Is deviatoric strain associated with thermal effects?

Question

Does temperature have any effects on deviatoric strain for a linearly elastic isotropic material?

Answer 1

We can write constitutive equation for linear elastic isotropic material as :

$$ \epsilon_{ij} = \frac{1}{E}\big [ (1 + \nu) \sigma_{ij} - \nu \delta_{ij} \sigma_{kk} \big ] + \alpha \Delta T \delta_{ij}$$ [ nomenclature: $\epsilon$ is strain, $E$ is elastic modulus, $\nu$ is Poisson's ratio, $\alpha$ is thermal conductivity, $T$ is temperature]

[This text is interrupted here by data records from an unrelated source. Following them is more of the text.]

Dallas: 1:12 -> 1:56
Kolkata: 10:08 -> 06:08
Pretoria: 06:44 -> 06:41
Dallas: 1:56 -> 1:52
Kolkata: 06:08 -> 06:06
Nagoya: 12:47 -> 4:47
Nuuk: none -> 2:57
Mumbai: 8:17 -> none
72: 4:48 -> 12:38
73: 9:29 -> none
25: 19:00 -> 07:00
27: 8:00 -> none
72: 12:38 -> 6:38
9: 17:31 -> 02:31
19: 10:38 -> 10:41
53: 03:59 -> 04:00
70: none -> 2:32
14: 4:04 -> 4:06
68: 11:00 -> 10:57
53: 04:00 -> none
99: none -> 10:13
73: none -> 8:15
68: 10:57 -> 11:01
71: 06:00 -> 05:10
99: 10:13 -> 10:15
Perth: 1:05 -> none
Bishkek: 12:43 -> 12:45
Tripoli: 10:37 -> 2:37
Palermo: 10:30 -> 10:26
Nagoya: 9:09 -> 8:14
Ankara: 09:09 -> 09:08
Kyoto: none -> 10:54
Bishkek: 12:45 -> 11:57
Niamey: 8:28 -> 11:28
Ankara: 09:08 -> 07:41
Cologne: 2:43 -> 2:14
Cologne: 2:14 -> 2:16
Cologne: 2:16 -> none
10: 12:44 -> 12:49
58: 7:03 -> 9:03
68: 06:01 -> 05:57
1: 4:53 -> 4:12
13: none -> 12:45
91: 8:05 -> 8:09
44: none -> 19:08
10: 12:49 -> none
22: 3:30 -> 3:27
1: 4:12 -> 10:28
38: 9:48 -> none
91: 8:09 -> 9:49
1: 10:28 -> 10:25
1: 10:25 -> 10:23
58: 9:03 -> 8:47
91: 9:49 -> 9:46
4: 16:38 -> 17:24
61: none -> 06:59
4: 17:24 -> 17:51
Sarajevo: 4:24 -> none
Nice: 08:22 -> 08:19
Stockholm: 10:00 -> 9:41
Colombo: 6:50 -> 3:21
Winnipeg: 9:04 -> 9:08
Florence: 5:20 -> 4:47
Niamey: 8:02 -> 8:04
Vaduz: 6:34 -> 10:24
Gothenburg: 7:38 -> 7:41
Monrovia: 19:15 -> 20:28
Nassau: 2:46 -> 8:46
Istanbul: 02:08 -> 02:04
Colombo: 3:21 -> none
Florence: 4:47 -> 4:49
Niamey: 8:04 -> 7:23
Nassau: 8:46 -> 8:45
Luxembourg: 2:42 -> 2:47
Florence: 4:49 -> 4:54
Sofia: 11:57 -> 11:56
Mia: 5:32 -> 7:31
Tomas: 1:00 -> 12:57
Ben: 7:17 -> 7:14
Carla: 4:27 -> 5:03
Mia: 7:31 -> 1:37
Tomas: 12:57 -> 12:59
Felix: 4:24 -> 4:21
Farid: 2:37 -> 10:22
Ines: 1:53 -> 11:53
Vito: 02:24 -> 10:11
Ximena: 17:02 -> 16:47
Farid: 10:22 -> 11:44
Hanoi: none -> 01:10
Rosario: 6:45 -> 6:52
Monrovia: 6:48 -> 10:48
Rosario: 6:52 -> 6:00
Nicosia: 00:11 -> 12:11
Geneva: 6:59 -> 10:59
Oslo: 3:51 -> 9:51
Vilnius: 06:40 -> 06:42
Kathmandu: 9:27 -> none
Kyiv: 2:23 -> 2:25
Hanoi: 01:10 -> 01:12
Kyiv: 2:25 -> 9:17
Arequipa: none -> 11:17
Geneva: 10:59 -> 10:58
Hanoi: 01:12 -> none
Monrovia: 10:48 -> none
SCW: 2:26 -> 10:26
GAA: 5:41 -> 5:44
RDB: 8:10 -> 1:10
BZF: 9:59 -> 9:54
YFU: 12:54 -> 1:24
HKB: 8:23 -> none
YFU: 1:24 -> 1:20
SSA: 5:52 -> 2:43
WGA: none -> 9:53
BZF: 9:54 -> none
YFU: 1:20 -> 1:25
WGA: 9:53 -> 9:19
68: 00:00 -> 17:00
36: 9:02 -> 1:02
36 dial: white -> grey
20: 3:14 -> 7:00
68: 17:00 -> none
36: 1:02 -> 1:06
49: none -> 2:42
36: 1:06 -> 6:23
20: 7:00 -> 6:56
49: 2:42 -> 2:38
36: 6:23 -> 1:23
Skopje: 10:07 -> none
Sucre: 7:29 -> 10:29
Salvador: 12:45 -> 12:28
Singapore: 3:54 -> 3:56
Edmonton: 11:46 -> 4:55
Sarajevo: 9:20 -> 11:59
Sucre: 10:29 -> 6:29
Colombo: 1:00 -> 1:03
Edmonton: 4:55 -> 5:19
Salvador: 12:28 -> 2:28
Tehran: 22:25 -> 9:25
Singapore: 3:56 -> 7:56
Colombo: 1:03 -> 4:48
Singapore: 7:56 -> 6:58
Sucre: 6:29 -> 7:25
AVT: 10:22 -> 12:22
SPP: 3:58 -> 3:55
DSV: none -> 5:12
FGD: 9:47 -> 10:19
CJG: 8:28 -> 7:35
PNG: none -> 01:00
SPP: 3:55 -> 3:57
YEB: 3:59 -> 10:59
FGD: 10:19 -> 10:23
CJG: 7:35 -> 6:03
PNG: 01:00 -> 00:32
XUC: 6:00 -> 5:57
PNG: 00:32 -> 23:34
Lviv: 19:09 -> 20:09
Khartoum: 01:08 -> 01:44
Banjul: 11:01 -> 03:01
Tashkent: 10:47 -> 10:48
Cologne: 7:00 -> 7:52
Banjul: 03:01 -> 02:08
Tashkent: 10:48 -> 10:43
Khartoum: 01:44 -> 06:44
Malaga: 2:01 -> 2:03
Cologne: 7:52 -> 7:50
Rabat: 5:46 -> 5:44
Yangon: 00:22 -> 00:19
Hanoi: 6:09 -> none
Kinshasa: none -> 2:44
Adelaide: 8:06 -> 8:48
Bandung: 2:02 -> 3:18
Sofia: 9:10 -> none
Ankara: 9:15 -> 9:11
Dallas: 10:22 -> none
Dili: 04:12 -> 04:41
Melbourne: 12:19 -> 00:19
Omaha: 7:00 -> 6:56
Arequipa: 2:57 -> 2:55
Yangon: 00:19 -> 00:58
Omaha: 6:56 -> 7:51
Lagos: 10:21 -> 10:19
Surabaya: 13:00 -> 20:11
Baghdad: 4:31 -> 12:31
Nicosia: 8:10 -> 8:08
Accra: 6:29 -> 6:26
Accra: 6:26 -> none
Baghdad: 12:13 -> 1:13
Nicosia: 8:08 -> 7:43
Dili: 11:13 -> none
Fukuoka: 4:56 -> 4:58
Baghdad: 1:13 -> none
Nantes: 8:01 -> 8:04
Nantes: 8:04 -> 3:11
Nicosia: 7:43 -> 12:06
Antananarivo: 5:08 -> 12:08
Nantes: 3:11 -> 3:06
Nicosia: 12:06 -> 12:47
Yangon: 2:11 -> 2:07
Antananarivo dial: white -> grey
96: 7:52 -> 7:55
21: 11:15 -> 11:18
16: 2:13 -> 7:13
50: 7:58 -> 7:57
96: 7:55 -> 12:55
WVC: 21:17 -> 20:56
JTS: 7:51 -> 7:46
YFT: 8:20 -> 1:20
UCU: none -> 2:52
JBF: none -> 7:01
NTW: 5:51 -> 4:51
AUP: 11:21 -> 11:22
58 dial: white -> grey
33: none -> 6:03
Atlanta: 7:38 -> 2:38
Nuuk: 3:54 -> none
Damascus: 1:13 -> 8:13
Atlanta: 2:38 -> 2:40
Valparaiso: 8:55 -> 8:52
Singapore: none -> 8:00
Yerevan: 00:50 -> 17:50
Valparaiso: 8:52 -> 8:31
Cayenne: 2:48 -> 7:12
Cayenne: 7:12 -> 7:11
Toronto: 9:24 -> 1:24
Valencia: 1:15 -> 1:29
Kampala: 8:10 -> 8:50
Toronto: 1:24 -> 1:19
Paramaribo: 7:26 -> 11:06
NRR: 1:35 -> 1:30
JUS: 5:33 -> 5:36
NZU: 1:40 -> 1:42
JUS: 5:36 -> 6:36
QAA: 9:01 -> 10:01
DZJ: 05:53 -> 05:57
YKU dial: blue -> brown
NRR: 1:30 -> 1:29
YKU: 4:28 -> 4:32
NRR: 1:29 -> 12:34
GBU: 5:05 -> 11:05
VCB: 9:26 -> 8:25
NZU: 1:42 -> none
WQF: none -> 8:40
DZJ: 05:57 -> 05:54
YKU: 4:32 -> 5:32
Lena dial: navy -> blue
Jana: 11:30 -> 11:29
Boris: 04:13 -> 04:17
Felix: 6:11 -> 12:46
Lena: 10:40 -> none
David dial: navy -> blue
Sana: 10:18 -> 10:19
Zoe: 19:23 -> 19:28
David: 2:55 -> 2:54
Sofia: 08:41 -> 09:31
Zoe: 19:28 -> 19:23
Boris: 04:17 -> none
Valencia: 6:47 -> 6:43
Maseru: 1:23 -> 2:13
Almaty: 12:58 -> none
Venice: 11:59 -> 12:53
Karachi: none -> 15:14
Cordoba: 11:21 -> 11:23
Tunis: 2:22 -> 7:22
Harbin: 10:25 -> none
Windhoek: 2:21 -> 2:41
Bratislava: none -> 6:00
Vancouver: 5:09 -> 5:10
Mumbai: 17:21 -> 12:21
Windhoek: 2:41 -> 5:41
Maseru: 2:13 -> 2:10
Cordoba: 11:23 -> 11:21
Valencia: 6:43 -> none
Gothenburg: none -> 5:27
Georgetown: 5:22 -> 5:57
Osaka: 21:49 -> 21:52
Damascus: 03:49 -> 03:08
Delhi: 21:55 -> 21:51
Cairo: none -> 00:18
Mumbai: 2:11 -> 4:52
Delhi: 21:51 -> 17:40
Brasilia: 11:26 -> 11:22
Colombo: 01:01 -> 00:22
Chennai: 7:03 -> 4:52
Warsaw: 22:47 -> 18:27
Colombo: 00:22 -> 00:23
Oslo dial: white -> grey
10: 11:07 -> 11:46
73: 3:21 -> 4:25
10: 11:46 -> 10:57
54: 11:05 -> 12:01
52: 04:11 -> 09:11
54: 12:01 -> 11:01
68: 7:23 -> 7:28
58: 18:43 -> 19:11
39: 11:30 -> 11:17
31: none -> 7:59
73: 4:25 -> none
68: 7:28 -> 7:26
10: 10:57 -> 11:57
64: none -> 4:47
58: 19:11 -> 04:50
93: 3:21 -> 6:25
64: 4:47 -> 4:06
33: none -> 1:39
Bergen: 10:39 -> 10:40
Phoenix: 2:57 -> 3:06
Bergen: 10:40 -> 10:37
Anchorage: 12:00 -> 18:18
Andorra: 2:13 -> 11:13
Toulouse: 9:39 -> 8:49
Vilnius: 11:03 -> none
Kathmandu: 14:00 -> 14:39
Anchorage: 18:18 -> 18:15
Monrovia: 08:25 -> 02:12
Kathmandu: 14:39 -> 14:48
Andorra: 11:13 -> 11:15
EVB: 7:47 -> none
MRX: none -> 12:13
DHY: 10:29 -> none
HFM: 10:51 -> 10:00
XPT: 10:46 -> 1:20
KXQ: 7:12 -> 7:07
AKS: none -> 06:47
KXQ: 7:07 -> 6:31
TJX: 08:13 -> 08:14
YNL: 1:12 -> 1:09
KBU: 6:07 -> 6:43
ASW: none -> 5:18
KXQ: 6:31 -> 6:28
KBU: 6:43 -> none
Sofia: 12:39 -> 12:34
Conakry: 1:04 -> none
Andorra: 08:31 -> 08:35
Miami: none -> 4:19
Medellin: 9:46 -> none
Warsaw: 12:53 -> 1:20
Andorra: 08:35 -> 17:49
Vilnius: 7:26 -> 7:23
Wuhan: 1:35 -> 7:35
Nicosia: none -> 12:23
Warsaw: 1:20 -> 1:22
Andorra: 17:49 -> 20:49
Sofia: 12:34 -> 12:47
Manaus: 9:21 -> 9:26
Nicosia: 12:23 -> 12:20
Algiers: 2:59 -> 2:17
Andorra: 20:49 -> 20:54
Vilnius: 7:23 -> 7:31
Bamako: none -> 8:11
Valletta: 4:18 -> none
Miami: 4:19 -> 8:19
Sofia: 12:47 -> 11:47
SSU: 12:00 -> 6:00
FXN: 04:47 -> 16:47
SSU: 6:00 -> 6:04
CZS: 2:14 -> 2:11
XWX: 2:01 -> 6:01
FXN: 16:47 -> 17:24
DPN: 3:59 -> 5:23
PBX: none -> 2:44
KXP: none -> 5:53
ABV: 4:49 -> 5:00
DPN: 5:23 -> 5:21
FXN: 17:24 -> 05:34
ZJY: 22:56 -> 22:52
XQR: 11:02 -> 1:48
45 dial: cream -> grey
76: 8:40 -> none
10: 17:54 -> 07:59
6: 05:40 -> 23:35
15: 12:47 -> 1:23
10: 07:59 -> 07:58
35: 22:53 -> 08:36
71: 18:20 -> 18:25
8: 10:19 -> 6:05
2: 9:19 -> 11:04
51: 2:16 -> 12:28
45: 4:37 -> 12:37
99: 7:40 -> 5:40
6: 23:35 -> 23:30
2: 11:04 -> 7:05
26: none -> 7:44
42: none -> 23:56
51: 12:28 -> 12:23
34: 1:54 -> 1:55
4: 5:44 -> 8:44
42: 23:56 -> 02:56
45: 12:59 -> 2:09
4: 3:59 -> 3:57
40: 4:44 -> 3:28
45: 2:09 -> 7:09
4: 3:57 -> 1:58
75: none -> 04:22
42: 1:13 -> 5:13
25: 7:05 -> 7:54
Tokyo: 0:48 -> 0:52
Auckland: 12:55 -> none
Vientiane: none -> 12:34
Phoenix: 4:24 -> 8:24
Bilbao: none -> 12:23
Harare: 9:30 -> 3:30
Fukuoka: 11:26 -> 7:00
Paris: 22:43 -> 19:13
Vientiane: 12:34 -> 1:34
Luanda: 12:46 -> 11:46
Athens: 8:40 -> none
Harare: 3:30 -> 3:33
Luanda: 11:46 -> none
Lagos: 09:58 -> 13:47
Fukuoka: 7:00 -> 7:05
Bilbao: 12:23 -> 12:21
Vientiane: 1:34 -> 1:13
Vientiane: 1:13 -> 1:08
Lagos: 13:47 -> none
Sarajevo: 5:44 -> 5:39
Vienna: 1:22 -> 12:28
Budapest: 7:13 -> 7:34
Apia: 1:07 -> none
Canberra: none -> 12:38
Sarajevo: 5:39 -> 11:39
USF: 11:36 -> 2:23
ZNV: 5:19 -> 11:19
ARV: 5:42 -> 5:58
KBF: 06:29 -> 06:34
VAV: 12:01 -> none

Multiplying above equation by $\delta_{ij}$

$$\epsilon_{kk} = \frac{1}{E} (1 -2 \nu) \sigma_{kk} + \alpha \Delta T \delta_{kk} $$

Multiplying above equation by $\frac{1}{3} \delta_{ij}$

$$\frac{1}{3}\delta_{ij}\epsilon_{kk} = \frac{1}{3E} (1 -2 \nu) \sigma_{kk}\delta_{ij} + \frac{1}{3}\alpha \Delta T\delta_{ij}\delta_{kk} $$

Subtracting third equation from the first one,

$$ \epsilon_{ij} -\frac{1}{3}\delta_{ij}\epsilon_{kk} = \frac{1+\nu}{E}\big [ \sigma_{ij} - \frac{1}{3} \delta_{ij}\sigma_{kk} \big ] $$ This cancels the temperature terms. $$\therefore \epsilon_{dev} = \frac{1+\nu}{E} \sigma_{dev}$$ [$<>_{dev}$ isdeviatoric part. ] So, there is no temperature dependence.